TASK DETAILS: From the entries below, report how many lines contain the string "niet". Only the number is wanted.

# # # #

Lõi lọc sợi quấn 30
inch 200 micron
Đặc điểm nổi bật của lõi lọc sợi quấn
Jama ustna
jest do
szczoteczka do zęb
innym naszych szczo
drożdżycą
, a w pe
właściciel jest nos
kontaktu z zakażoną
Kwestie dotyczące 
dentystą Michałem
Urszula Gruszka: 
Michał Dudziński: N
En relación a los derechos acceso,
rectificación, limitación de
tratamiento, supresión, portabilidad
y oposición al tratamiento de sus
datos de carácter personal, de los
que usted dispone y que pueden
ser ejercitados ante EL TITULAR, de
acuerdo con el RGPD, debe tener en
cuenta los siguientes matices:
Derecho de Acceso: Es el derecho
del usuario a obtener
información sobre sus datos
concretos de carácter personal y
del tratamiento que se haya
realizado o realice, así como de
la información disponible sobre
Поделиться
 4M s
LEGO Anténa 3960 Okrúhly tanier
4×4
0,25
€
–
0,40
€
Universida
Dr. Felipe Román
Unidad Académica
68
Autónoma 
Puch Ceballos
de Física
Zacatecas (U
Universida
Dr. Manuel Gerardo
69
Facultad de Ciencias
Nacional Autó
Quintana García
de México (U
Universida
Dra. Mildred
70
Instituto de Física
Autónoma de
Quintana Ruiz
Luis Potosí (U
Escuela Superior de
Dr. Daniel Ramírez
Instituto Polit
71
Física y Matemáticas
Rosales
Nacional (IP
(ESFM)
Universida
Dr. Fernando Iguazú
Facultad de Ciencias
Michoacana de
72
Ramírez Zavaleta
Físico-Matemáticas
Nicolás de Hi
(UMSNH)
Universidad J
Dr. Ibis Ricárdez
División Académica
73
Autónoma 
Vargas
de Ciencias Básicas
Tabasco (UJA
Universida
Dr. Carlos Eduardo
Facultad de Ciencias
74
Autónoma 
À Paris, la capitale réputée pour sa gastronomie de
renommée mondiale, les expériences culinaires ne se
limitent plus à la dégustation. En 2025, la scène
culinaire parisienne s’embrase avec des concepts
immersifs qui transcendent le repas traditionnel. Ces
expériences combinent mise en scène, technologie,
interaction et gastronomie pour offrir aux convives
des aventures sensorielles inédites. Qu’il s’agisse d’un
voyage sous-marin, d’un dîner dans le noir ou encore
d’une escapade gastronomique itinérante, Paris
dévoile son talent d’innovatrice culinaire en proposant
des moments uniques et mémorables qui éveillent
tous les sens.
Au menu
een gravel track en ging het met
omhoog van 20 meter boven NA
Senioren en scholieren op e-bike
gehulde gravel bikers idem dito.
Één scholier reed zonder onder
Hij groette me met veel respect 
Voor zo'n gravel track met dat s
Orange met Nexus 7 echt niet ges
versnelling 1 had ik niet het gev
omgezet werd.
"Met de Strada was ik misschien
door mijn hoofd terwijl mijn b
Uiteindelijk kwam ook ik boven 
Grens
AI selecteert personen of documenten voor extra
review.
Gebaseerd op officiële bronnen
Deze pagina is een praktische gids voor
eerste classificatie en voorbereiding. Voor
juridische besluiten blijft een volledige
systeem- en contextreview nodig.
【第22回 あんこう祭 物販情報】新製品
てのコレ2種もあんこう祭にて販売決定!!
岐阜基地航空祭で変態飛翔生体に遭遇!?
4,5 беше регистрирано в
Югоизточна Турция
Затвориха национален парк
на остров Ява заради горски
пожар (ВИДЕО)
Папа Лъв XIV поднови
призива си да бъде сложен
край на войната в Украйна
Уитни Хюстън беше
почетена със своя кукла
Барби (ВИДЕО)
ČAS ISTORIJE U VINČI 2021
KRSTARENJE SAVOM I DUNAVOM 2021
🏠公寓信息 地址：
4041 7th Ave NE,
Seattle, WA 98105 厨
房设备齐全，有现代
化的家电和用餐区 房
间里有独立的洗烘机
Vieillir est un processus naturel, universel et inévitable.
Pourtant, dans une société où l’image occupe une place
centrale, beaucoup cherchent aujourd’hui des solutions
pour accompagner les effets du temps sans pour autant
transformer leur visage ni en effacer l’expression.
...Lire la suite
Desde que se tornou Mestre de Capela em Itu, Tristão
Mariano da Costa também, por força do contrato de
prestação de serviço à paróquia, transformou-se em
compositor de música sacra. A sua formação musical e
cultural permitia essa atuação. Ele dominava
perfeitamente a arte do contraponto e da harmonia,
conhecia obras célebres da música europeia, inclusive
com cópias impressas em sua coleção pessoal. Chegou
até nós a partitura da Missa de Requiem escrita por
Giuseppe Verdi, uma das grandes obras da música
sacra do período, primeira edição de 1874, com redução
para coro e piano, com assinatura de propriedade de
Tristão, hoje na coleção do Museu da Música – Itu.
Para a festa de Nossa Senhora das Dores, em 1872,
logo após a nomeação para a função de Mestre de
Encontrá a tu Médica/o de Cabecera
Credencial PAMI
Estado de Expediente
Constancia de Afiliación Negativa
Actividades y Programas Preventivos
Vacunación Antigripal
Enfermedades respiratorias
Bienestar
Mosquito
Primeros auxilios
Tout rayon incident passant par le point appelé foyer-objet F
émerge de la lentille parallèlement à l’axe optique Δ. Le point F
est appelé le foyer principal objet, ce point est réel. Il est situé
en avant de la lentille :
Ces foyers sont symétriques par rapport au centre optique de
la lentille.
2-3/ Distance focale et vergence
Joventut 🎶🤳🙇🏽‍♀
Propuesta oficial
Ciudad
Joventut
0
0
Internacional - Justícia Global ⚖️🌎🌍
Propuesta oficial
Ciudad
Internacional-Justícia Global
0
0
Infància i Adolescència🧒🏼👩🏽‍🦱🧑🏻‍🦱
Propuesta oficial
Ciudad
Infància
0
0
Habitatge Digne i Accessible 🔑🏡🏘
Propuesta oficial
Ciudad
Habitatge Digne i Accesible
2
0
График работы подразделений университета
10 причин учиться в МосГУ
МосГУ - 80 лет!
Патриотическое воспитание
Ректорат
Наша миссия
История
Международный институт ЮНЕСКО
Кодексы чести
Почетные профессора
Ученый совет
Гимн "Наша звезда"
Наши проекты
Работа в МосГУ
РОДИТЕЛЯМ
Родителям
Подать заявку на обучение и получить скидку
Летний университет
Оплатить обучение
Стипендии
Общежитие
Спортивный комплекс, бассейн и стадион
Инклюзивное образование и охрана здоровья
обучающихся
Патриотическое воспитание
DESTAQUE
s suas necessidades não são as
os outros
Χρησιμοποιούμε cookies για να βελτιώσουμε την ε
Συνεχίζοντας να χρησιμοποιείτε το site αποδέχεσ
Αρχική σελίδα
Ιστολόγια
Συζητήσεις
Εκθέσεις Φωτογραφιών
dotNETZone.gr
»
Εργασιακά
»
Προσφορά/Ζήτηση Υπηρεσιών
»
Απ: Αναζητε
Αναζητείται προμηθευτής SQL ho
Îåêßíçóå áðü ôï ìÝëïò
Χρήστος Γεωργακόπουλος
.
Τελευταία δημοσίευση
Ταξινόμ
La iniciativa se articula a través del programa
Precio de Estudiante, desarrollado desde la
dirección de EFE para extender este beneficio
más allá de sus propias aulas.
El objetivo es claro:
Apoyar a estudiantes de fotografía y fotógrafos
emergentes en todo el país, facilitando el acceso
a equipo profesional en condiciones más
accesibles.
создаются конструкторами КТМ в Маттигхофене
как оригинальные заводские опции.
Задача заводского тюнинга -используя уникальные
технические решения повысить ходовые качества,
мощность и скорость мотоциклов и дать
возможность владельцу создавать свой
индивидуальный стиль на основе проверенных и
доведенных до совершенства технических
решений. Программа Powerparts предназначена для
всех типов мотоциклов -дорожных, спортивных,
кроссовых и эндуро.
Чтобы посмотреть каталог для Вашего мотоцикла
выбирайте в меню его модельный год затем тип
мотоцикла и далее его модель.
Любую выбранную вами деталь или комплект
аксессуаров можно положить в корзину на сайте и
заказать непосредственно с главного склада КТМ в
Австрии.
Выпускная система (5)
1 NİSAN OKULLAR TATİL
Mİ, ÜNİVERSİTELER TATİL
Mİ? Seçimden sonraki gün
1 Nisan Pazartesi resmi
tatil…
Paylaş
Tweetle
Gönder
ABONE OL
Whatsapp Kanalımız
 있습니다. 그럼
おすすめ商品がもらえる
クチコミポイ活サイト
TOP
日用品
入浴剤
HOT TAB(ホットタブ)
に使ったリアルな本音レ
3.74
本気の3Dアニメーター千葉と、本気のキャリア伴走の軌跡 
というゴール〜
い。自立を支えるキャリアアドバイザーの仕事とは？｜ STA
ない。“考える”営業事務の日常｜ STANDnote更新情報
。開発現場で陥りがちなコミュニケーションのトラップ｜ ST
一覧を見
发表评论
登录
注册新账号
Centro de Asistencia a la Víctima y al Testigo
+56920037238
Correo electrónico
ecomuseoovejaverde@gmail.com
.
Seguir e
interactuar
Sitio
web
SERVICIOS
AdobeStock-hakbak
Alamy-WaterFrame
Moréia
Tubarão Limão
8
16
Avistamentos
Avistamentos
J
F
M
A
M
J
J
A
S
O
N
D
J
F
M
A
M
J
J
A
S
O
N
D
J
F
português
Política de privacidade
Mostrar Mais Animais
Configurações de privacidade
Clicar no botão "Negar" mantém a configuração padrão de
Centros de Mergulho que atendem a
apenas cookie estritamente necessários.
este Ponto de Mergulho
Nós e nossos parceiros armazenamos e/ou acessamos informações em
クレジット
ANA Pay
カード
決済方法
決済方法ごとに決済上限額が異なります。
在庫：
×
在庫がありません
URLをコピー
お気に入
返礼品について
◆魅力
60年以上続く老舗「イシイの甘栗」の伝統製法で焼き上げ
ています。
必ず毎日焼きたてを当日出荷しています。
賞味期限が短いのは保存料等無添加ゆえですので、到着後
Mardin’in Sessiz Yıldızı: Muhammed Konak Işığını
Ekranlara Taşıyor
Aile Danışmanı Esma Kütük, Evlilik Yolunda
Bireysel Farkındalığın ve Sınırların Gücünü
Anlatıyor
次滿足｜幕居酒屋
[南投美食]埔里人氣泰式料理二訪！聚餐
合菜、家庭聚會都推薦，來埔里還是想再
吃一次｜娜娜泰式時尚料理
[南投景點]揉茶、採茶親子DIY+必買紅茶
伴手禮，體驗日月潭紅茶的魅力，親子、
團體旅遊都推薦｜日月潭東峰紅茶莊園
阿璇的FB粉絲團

# # # #

THE ANSWER: 2